▸ INSTRUCTIONS FOR THE TASK
Render the lines from the beginning of the saved entries through the line containing "Hoidon jälkeen useimmat" as a Markdown table with the columns "Row" and "Line," numbering each row and omitting any blank lines.

[Saved entries]
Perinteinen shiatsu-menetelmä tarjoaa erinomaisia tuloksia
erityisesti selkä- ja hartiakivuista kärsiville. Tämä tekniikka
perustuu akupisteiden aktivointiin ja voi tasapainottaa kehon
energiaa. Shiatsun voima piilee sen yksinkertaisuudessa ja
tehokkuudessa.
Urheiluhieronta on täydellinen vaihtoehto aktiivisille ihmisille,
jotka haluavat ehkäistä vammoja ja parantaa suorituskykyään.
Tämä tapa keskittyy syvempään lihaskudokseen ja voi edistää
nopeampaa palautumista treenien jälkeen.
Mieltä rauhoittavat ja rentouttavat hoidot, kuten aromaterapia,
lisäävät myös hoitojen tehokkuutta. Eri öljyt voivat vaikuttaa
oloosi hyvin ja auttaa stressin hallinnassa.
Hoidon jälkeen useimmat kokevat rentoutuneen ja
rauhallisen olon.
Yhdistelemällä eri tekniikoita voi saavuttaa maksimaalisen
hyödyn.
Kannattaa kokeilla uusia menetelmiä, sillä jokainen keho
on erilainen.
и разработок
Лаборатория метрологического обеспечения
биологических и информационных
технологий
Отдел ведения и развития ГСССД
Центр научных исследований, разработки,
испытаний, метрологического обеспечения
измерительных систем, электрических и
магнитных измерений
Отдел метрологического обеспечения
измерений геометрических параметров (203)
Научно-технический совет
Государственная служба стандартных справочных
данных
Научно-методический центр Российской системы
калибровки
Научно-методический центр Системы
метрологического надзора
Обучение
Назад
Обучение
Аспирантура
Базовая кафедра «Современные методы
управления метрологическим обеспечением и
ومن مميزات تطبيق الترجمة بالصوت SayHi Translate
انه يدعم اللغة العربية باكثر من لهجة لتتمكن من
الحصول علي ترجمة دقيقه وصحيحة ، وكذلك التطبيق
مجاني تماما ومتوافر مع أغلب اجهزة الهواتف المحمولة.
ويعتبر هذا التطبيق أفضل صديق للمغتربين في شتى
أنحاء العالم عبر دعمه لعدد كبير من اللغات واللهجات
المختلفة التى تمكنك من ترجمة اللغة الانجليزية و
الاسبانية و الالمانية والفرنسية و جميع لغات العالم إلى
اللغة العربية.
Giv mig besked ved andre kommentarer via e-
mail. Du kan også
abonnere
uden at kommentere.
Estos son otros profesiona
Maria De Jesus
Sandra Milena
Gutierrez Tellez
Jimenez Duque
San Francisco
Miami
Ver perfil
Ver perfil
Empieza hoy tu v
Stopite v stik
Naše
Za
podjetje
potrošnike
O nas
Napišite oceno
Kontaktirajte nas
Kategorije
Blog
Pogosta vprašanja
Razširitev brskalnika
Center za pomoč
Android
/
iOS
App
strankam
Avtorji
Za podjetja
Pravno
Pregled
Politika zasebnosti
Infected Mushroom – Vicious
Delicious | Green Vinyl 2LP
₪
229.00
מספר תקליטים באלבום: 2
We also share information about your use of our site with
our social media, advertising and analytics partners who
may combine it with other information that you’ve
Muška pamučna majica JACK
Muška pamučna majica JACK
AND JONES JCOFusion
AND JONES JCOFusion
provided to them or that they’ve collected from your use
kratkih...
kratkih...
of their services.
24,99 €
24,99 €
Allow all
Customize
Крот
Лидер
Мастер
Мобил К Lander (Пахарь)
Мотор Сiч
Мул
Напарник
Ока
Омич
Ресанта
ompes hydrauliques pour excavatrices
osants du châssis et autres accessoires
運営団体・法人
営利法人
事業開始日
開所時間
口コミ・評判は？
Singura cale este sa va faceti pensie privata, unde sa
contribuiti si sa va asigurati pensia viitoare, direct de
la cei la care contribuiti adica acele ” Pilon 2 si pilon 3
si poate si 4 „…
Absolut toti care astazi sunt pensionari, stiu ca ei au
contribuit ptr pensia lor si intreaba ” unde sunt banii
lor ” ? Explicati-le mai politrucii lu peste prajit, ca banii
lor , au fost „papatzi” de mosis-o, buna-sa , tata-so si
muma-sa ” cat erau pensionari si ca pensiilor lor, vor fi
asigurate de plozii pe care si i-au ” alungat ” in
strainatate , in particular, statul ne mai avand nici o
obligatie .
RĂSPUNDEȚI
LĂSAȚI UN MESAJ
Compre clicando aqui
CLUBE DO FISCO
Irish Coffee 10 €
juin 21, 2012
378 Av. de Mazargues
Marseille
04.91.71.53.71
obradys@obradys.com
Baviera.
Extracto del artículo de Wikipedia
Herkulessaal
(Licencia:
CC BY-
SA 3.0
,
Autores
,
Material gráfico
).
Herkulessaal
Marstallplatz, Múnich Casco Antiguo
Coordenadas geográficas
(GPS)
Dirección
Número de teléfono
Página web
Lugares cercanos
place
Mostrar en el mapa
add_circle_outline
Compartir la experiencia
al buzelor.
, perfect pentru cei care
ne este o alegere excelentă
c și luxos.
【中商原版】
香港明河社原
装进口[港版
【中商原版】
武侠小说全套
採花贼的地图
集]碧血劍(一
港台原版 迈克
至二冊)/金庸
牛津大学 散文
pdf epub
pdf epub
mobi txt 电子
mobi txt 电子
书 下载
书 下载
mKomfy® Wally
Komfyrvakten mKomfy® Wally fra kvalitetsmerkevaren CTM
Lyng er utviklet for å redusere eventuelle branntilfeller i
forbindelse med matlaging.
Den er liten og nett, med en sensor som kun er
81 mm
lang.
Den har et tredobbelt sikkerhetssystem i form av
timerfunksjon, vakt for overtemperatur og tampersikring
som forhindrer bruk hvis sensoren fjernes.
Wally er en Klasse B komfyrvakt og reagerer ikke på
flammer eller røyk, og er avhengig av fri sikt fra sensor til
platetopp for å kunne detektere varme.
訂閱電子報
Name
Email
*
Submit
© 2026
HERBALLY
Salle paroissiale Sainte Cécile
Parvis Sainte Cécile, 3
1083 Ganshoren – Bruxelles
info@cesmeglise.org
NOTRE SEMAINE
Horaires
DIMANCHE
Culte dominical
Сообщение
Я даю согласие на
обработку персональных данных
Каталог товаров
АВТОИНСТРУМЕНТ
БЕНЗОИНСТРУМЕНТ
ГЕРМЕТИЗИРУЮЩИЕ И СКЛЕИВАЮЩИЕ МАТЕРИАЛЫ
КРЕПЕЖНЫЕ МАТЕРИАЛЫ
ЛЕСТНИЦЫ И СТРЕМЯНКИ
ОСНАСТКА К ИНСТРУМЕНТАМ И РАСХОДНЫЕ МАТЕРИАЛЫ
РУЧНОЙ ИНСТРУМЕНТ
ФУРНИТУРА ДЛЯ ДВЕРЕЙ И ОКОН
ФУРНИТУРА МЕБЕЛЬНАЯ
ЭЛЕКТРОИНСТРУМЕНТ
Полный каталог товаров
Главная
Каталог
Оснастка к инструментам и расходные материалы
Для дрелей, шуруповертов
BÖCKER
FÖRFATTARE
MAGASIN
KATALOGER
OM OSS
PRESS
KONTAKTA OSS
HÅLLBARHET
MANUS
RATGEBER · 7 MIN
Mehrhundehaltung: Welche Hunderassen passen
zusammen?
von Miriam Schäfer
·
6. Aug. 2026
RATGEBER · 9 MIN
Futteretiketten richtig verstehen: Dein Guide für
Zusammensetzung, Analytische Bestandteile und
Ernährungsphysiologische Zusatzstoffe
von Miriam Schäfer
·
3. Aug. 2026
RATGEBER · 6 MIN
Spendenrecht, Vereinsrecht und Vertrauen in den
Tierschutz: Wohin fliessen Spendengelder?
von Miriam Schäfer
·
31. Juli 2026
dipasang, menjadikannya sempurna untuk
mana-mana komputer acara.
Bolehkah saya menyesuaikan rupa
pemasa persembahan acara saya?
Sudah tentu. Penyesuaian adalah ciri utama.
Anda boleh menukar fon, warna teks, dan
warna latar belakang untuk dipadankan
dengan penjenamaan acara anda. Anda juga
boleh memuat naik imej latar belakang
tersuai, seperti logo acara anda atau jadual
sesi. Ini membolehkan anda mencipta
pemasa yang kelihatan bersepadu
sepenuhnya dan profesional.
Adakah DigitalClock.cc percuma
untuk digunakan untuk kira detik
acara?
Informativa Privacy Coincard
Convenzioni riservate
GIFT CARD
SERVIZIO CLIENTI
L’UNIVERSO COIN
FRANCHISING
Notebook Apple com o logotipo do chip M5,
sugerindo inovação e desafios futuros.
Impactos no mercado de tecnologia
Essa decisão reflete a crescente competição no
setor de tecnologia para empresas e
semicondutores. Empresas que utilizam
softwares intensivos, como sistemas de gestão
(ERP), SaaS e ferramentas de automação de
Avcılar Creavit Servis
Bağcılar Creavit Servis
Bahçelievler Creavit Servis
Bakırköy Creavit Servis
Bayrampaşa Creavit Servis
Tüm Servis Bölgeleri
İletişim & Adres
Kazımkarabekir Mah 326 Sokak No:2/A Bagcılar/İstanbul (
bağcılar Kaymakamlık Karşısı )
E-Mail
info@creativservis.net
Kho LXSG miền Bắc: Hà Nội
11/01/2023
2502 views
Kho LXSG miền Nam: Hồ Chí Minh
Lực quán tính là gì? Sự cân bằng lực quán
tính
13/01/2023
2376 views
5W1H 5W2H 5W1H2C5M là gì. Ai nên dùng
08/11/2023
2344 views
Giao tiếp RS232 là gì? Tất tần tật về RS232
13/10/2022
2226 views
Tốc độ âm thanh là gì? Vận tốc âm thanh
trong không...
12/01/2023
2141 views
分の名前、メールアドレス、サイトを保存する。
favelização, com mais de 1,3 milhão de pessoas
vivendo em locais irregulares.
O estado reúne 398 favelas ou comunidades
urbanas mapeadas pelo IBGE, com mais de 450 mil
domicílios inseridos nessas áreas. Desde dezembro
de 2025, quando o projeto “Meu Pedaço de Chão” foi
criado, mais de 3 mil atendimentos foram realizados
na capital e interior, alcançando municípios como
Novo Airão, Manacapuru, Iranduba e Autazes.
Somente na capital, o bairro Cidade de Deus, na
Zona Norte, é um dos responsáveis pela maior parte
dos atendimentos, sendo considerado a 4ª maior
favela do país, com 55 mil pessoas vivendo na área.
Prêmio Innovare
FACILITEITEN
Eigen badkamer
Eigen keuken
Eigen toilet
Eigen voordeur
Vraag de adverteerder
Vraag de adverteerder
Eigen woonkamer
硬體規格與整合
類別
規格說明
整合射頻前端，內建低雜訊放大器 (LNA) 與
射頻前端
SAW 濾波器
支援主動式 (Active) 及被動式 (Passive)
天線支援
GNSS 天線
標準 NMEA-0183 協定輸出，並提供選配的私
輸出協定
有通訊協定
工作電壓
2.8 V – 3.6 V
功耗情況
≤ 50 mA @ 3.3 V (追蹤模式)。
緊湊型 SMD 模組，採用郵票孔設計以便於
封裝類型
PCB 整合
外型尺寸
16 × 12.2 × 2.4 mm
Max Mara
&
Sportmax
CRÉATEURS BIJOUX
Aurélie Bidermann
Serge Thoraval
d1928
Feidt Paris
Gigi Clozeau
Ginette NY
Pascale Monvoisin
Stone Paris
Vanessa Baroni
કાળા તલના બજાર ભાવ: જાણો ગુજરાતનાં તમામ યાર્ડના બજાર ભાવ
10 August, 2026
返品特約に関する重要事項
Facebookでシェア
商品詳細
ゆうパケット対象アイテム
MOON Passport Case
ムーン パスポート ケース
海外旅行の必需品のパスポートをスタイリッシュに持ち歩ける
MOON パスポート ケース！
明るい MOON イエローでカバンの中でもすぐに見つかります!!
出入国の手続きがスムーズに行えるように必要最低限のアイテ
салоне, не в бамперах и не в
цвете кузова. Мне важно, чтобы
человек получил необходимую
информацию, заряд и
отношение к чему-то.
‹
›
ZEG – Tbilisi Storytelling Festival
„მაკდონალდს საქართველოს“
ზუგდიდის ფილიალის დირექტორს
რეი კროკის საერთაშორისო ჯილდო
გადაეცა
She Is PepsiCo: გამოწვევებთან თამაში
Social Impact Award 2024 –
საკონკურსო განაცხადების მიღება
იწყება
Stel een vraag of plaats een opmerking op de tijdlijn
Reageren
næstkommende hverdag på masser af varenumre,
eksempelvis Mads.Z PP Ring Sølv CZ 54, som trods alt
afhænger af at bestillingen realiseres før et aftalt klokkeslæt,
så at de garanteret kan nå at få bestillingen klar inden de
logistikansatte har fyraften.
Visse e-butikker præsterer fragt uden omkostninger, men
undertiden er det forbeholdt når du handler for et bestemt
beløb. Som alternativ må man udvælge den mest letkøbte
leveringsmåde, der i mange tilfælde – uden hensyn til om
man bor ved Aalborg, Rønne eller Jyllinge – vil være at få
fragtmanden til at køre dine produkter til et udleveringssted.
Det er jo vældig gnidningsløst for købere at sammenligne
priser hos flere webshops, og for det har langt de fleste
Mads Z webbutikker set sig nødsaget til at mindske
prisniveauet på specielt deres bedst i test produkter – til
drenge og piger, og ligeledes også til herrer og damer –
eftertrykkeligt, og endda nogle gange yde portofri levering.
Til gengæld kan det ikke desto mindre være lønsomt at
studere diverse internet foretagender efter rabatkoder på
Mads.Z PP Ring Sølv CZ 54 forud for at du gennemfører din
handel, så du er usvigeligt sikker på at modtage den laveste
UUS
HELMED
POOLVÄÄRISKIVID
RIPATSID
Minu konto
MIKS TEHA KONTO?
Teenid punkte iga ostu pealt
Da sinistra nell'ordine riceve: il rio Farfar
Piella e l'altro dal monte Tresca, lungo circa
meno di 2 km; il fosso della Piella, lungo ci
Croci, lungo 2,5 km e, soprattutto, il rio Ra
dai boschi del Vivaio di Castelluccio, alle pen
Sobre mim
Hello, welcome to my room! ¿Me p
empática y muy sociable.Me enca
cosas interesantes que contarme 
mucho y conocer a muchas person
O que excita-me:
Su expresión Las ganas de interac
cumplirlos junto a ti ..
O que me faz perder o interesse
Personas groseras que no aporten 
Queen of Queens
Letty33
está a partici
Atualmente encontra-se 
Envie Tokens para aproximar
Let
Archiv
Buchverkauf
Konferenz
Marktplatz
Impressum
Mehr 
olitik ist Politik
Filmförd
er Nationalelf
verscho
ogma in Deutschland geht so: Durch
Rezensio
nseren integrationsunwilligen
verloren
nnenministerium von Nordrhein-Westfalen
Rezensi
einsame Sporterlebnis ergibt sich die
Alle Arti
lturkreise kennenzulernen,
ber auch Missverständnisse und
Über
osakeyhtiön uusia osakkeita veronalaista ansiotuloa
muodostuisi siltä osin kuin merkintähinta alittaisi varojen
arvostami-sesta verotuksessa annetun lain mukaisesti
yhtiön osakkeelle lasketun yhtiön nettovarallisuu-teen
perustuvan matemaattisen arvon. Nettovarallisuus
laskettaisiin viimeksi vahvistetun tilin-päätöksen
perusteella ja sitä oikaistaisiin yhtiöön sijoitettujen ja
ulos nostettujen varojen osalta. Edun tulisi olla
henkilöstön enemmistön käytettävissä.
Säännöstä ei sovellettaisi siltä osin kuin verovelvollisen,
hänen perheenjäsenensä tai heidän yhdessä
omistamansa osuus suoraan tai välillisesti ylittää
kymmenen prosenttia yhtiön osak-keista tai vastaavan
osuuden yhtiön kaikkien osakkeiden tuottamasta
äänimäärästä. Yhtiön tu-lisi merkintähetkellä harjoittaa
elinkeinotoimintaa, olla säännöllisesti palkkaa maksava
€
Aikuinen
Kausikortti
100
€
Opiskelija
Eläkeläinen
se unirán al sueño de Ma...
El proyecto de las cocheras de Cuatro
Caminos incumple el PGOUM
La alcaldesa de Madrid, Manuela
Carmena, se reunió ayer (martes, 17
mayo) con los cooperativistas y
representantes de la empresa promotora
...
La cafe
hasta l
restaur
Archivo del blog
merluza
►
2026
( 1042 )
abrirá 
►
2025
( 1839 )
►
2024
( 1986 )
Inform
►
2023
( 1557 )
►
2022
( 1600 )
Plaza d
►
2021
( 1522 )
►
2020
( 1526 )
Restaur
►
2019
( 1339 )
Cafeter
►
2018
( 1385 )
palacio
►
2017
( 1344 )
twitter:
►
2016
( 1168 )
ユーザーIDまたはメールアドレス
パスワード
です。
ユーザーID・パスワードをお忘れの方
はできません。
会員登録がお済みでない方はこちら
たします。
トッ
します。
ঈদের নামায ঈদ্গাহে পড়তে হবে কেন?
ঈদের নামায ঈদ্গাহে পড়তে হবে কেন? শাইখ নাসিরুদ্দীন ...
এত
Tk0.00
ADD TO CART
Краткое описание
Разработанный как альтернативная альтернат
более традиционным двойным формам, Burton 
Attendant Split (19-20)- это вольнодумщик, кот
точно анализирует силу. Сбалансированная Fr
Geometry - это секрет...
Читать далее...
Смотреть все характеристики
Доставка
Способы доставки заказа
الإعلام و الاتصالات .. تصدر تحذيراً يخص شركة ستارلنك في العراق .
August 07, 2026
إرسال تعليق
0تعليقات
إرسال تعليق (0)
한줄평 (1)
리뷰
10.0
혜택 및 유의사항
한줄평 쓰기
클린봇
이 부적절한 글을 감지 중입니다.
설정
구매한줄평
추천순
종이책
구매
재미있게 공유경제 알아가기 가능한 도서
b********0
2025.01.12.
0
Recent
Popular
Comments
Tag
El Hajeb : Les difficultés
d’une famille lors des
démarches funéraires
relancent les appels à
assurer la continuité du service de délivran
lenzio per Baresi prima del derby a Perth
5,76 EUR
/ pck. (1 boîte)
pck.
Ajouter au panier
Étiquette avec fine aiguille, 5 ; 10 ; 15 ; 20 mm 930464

▸ RESULT BELOW
| Row | Line |
|---|---|
| 1 | Perinteinen shiatsu-menetelmä tarjoaa erinomaisia tuloksia |
| 2 | erityisesti selkä- ja hartiakivuista kärsiville. Tämä tekniikka |
| 3 | perustuu akupisteiden aktivointiin ja voi tasapainottaa kehon |
| 4 | energiaa. Shiatsun voima piilee sen yksinkertaisuudessa ja |
| 5 | tehokkuudessa. |
| 6 | Urheiluhieronta on täydellinen vaihtoehto aktiivisille ihmisille, |
| 7 | jotka haluavat ehkäistä vammoja ja parantaa suorituskykyään. |
| 8 | Tämä tapa keskittyy syvempään lihaskudokseen ja voi edistää |
| 9 | nopeampaa palautumista treenien jälkeen. |
| 10 | Mieltä rauhoittavat ja rentouttavat hoidot, kuten aromaterapia, |
| 11 | lisäävät myös hoitojen tehokkuutta. Eri öljyt voivat vaikuttaa |
| 12 | oloosi hyvin ja auttaa stressin hallinnassa. |
| 13 | Hoidon jälkeen useimmat kokevat rentoutuneen ja |